## EXTRACTED TEXT

###

How the Ordinary Form can be enriched by the Extraordinary Form… escapes me.
I agree very much on the issues stated, i.e. ecclesiology, scripture, and pneumatology. However there is an area where the OF has much to learn from the EF, that of having of a strong ritual structure. I mean predictability, in Father Taft’s words that the people have the right to not be confused, or surprised. Each EF Mass is very predictable, when things change they are very predictable according to the liturgical year.
The OF’s great potential strength, its flexibility, is also a great weakness because few people know how to use it well. One local parish does.
At this parish, the Eucharist Prayer is always sung, as are the responses to the Prayers of the Faithful. The Creed, Preface, Lord’s Prayer, and Dialogues are never sung. Personally I would prefer that everything be sung always as in the Byzantine tradition. Nevertheless I still experience the Eucharistic Prayer as the high point of the liturgical day even though I have celebrated the completely sung Vespers-Matins Vigil the night before at a local Orthodox Church. Actually not chanting the entire Mass heightens the position of the Eucharist Prayer rather than making Mass another one hour completely chanted service.

###

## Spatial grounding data
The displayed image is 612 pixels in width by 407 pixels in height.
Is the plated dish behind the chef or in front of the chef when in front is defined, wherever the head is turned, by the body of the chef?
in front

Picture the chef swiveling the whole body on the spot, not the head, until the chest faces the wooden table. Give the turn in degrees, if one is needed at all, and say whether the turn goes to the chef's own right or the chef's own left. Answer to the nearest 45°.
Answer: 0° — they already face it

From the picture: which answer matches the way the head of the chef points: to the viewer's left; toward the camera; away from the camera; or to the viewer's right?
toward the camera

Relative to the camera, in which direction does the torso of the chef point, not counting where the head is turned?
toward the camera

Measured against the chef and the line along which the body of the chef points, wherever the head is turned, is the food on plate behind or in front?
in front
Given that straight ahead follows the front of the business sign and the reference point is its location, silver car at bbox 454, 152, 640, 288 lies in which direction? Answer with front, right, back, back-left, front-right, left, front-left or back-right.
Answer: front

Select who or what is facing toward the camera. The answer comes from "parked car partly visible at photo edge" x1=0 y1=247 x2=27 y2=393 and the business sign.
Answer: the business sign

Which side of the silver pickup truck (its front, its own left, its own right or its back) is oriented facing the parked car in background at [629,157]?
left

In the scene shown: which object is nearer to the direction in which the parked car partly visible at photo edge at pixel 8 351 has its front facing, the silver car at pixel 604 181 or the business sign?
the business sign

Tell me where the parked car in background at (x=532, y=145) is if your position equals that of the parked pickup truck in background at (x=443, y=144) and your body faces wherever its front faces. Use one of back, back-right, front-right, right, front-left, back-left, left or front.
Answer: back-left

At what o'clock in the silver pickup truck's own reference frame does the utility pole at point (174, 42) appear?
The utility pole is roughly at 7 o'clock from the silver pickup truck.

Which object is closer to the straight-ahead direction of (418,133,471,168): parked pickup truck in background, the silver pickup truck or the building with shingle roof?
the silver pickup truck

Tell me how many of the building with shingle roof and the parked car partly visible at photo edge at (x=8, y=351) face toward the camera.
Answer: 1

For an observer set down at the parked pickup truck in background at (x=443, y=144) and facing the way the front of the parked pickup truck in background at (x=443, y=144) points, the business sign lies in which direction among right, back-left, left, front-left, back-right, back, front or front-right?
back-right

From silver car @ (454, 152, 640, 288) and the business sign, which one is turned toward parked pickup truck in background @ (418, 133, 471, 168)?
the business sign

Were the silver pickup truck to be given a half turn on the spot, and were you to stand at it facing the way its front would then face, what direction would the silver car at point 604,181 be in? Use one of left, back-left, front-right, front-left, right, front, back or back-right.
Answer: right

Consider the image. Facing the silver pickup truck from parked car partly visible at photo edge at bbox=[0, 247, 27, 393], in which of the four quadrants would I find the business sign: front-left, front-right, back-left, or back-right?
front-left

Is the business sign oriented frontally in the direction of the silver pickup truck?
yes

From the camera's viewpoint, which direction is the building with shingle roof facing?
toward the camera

###

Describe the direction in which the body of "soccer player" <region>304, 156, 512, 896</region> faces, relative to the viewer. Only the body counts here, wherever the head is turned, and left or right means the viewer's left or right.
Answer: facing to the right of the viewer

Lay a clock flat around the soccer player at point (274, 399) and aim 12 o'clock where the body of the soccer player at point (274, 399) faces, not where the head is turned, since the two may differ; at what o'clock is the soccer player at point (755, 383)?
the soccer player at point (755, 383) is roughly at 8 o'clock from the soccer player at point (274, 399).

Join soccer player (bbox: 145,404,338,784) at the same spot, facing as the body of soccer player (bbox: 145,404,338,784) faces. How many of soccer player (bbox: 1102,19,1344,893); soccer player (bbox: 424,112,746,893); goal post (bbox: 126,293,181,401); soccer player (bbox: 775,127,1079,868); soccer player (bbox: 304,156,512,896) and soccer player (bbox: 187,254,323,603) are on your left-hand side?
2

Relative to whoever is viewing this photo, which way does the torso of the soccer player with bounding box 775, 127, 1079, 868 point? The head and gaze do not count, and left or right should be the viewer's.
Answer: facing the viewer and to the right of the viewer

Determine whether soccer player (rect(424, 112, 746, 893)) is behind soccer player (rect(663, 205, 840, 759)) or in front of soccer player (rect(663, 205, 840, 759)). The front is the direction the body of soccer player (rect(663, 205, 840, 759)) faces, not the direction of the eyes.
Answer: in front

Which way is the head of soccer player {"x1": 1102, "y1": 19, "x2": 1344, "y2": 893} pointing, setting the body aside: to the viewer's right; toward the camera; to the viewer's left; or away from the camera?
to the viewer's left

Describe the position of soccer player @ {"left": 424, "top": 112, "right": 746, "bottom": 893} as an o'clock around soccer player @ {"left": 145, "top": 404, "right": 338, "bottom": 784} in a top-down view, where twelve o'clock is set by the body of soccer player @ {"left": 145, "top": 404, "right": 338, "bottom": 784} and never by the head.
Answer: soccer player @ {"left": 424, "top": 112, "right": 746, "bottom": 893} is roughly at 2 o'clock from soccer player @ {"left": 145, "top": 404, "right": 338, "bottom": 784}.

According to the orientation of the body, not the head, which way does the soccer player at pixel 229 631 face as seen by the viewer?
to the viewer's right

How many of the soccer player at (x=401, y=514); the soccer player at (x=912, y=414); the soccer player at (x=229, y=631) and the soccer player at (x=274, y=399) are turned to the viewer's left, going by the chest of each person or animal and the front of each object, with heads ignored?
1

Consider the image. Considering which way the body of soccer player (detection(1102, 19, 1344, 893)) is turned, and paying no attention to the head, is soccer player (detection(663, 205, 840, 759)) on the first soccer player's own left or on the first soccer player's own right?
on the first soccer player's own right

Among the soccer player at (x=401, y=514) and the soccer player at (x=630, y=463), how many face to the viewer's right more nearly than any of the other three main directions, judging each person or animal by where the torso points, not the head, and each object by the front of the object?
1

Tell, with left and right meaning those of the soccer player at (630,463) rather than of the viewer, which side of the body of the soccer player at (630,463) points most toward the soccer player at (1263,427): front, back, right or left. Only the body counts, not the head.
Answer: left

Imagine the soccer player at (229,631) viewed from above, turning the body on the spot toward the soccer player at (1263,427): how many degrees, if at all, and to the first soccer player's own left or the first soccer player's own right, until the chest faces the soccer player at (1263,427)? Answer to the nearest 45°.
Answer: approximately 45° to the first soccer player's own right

###

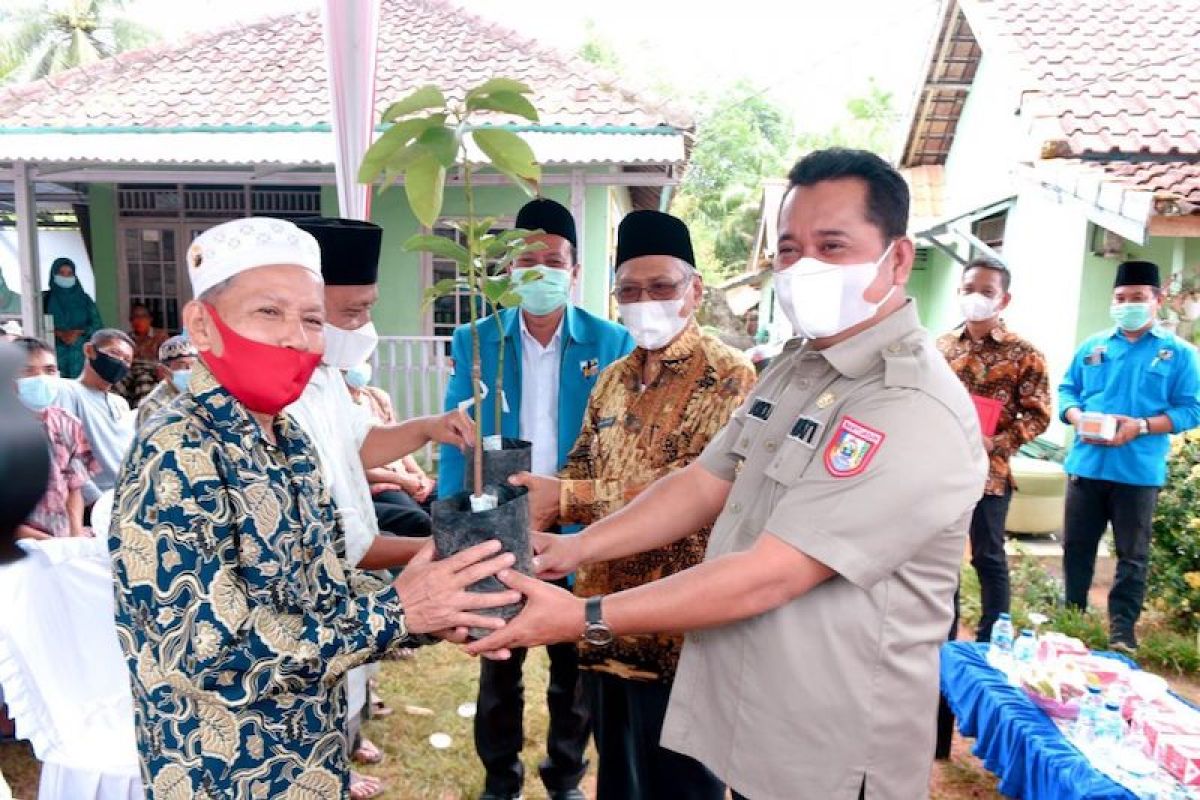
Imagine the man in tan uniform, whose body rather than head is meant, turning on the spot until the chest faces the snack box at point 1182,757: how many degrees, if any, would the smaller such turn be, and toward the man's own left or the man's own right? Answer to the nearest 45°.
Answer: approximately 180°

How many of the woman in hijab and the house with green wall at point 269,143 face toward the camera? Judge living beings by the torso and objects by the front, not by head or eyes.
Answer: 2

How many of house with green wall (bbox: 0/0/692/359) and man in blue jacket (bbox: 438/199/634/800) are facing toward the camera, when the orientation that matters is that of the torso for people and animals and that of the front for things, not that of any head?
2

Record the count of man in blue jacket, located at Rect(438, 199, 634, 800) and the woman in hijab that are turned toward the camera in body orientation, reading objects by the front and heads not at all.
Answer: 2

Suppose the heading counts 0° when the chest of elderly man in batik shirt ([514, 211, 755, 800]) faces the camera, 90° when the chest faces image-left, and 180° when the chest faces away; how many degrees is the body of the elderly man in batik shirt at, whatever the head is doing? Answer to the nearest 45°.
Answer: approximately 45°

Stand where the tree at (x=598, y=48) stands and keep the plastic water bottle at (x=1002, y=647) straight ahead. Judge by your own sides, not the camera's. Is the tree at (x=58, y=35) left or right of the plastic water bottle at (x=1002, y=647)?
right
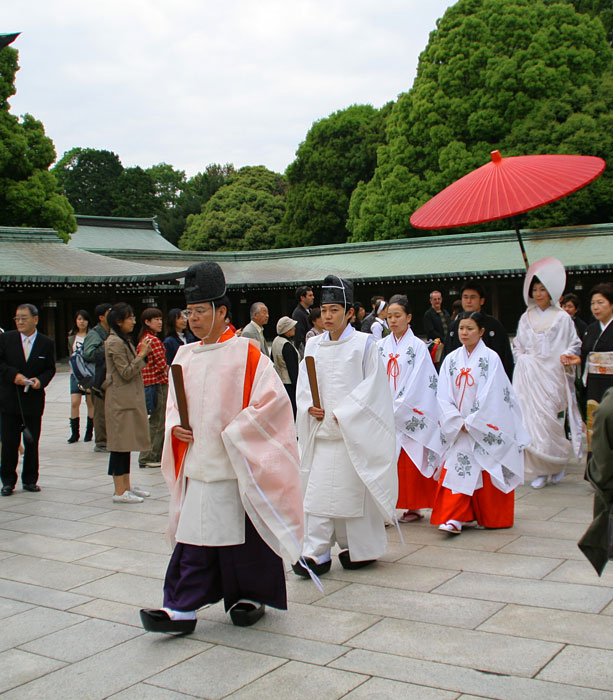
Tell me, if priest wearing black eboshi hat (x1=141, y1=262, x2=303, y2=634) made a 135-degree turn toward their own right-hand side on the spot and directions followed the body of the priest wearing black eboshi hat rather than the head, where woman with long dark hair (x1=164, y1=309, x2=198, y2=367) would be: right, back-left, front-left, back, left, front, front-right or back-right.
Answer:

###

## WHAT THE EXERCISE ASKS
Please reproduce, word for word, the comment on the Ordinary and Extraordinary Forms of the Mass that appears at the top.

## RESULT
How the Ordinary Form can be enriched by the Extraordinary Form… escapes me.
I agree very much on the issues stated, i.e. ecclesiology, scripture, and pneumatology. However there is an area where the OF has much to learn from the EF, that of having of a strong ritual structure. I mean predictability, in Father Taft’s words that the people have the right to not be confused, or surprised. Each EF Mass is very predictable, when things change they are very predictable according to the liturgical year.
The OF’s great potential strength, its flexibility, is also a great weakness because few people know how to use it well. One local parish does.
At this parish, the Eucharist Prayer is always sung, as are the responses to the Prayers of the Faithful. The Creed, Preface, Lord’s Prayer, and Dialogues are never sung. Personally I would prefer that everything be sung always as in the Byzantine tradition. Nevertheless I still experience the Eucharistic Prayer as the high point of the liturgical day even though I have celebrated the completely sung Vespers-Matins Vigil the night before at a local Orthodox Church. Actually not chanting the entire Mass heightens the position of the Eucharist Prayer rather than making Mass another one hour completely chanted service.